As feministas afirmam que a convocação de uma constituinte nessas condições é um novo Congresso sob medida para os partidos, para aqueles que causaram essa crise e que administram a precarização de nossas vidas. Argumentam que o objetivo final do acordo é retirá-las das ruas para se tornarem espectadoras mais uma vez.
O mundo mapuche se expressou por meio de três organizações, pelo menos: a Aliança Territorial Mapuche, o parlamento Koz Koz e o coletivo de informações Mapuexpress.

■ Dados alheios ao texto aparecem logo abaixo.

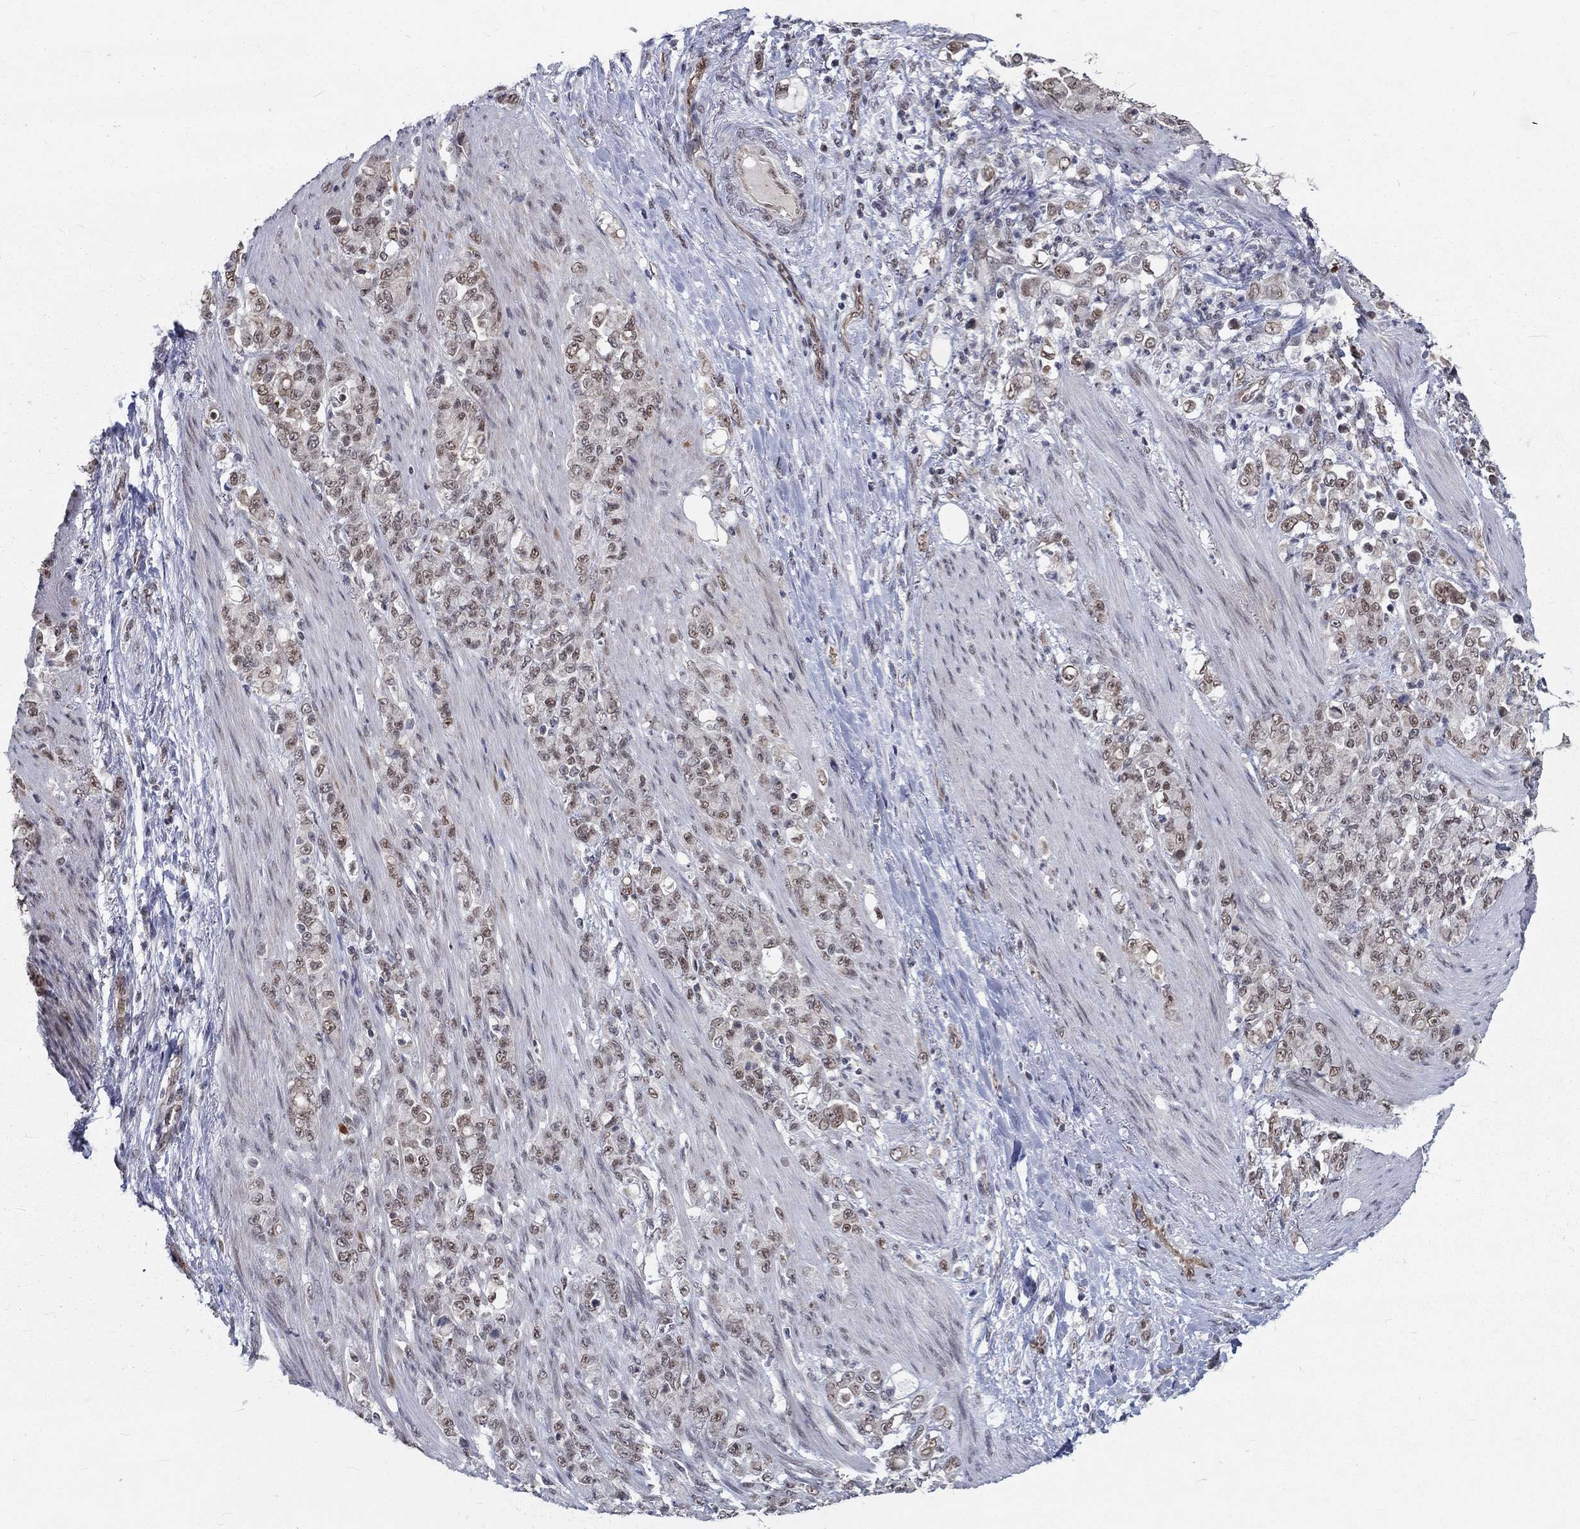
{"staining": {"intensity": "weak", "quantity": "25%-75%", "location": "nuclear"}, "tissue": "stomach cancer", "cell_type": "Tumor cells", "image_type": "cancer", "snomed": [{"axis": "morphology", "description": "Adenocarcinoma, NOS"}, {"axis": "topography", "description": "Stomach"}], "caption": "The image displays immunohistochemical staining of stomach cancer (adenocarcinoma). There is weak nuclear staining is present in about 25%-75% of tumor cells.", "gene": "ZBED1", "patient": {"sex": "female", "age": 79}}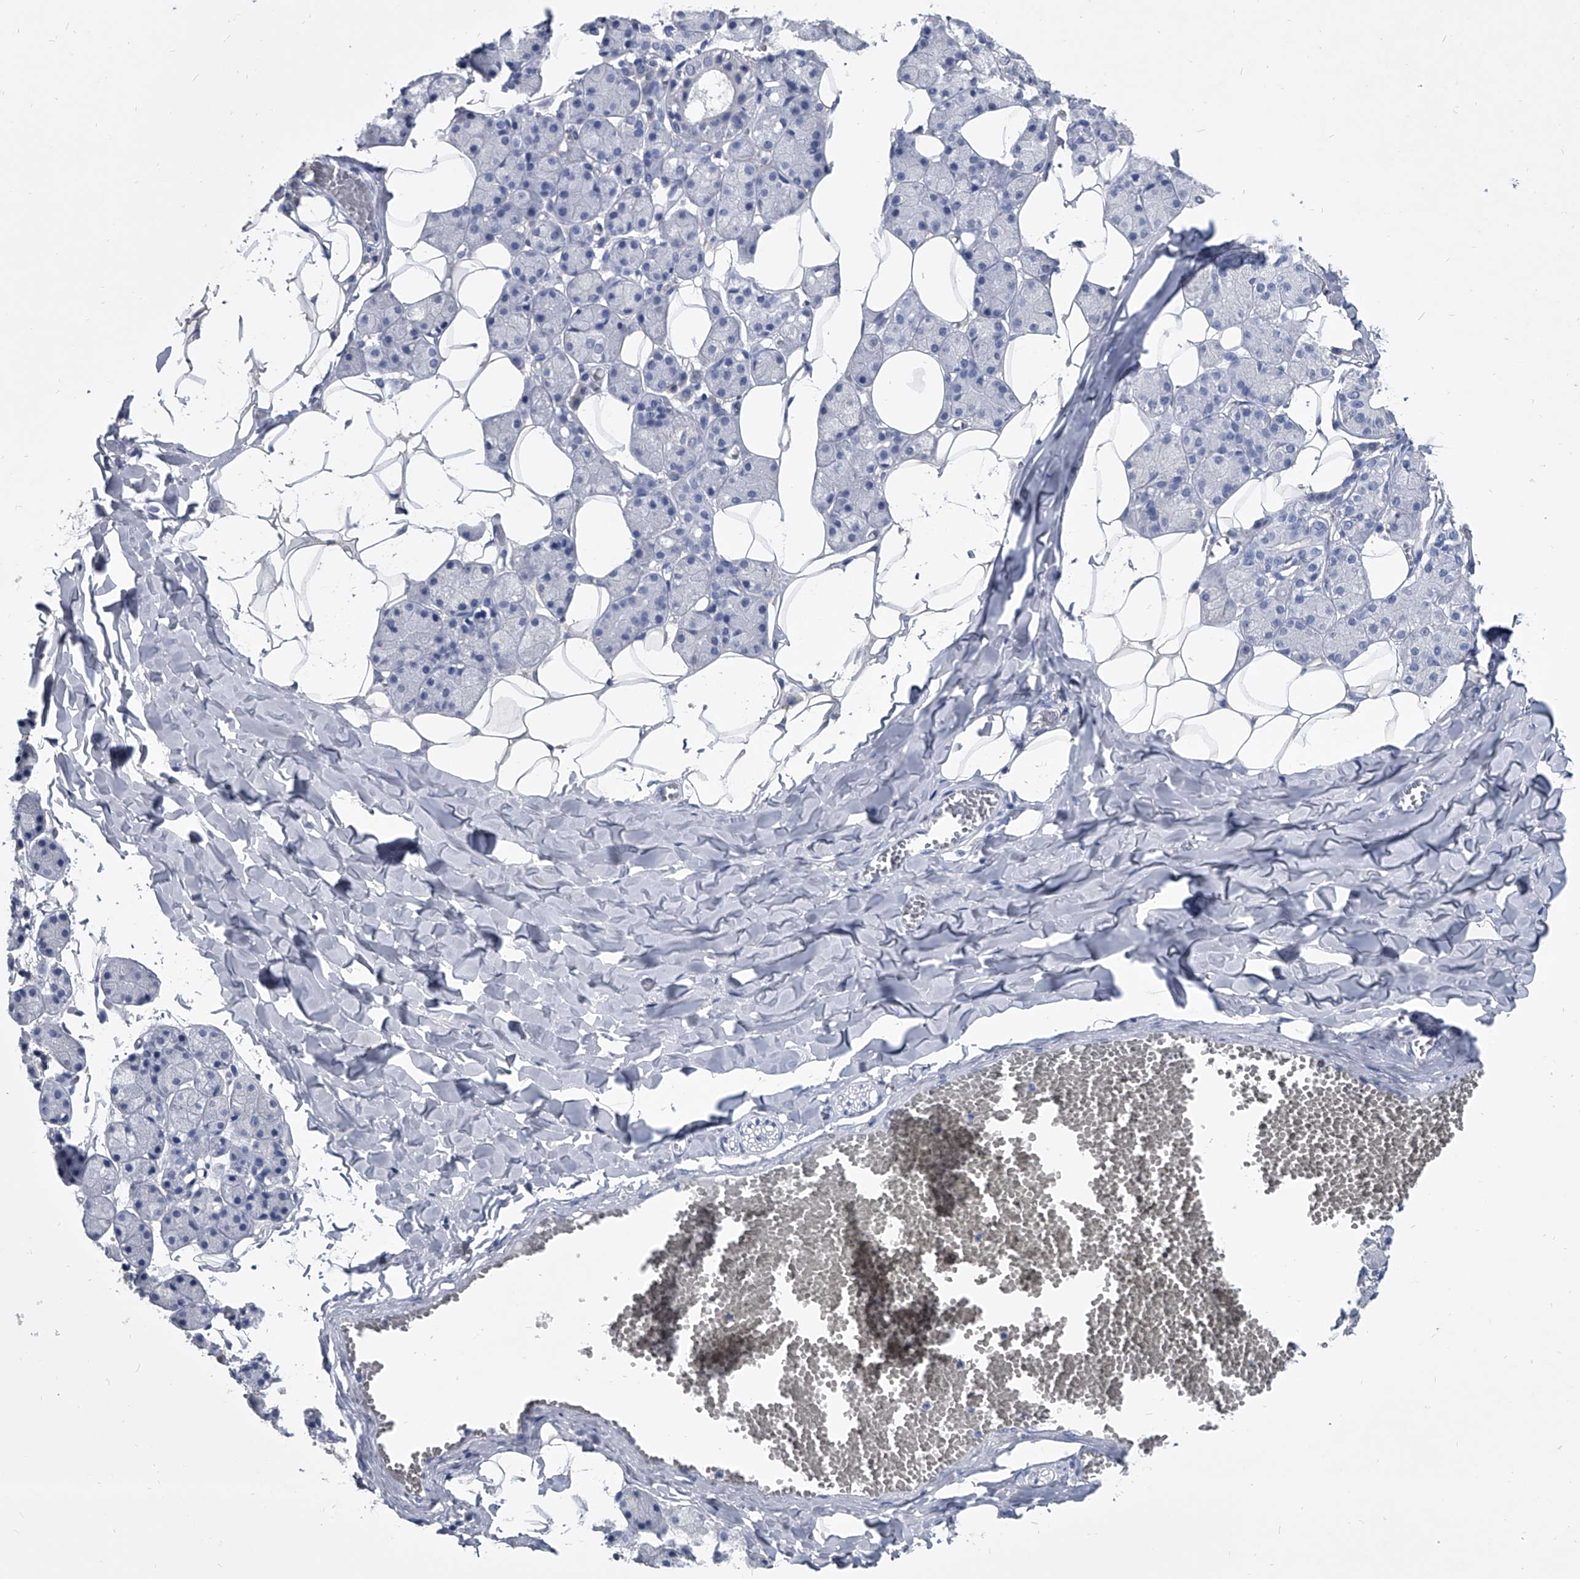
{"staining": {"intensity": "moderate", "quantity": "<25%", "location": "cytoplasmic/membranous"}, "tissue": "salivary gland", "cell_type": "Glandular cells", "image_type": "normal", "snomed": [{"axis": "morphology", "description": "Normal tissue, NOS"}, {"axis": "topography", "description": "Salivary gland"}], "caption": "The micrograph shows staining of unremarkable salivary gland, revealing moderate cytoplasmic/membranous protein positivity (brown color) within glandular cells. The staining was performed using DAB (3,3'-diaminobenzidine) to visualize the protein expression in brown, while the nuclei were stained in blue with hematoxylin (Magnification: 20x).", "gene": "BCAS1", "patient": {"sex": "female", "age": 33}}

Esse coletivo faz uma recontagem dos danos causados pela repressão, destacando a violência sexual e as torturas. Por isso, destaca-se que o acordo de paz foi assinado no contexto de terrorismo do Estado, mediante a aplicação da Lei de Segurança Interna da ditadura de Pinochet. O maior risco é que as forças político-empresariais que apoiaram a ditadura e conseguiram maioria no Parlamento, com a democracia, acabem sendo as que redijam a nova Constituição.
O Parlamento Mapuche Koz Koz celebra com esse nome o encontro histórico que as comunidades mapuche realizaram na região de Panguipulli (província de Valdivia), pouco depois de terminar a guerra de ocupação militar chilena do território. Seu comunicado afirma que o acordo aposta na desmobilização e afasta a possibilidade de mudanças reais.
Avalia que se trata de confundir o movimento social, já que apenas o mesmo busca criar uma base para continuar usurpando o poder. A Aliança Territorial, por sua parte, solicita a construção de uma assembleia de nações e movimentos que pode ser semelhante ao parlamento indígena e popular do Equador, uma vez que se propõe como um espaço de articulação permanente entre organizações sociais.
No meu modo de ver, o surgimento de povos originários e feministas está modificando a velha cultura política com maior profundidade que qualquer debate ideológico. O impacto é altíssimo e não é fácil de medir. Uma pista disso é que a bandeira mapuche é a mais acenada nas manifestações e que ninguém mais aceita depender de estruturas organizacionais hierárquicas, nem se dobra diante dos caudilhos.
Mulheres antipatriarcais e os povos originários nos ensinam o valor das lideranças coletivas, rejeitando os caciques de esquerda, os partidos e o vanguardismo.
A prioridade para as pessoas organizadas e mobilizadas é a construção de seus espaços próprios e seguros, com relações face a face, de confiança mútua, que possuem maior importância do que programas abstratos que tem pouca utilidade, já que quando chega o momento de colocá-los em prática, esses mesmos caudilhos que os redigiram, os deixam de lado. Os conselhos abertos vão nessa direção.
Como ensinam as intervenções de Silvia Rivera Cusicanqui, Rita Segato, María Galindo e ‘Mulheres Criando’, bem como de setores da CONAIE e de mulheres equatorianas, há uma rejeição explícita à cultura machista-vanguardista de colocar todas as forças para aniquilar o inimigo.
Pelo levante zapatista, debatemos se para mudar o mundo é preciso ocupar o Estado. Elas ativaram o debate. Está nascendo um modo antipatriarcal e anticolonial de fazer política.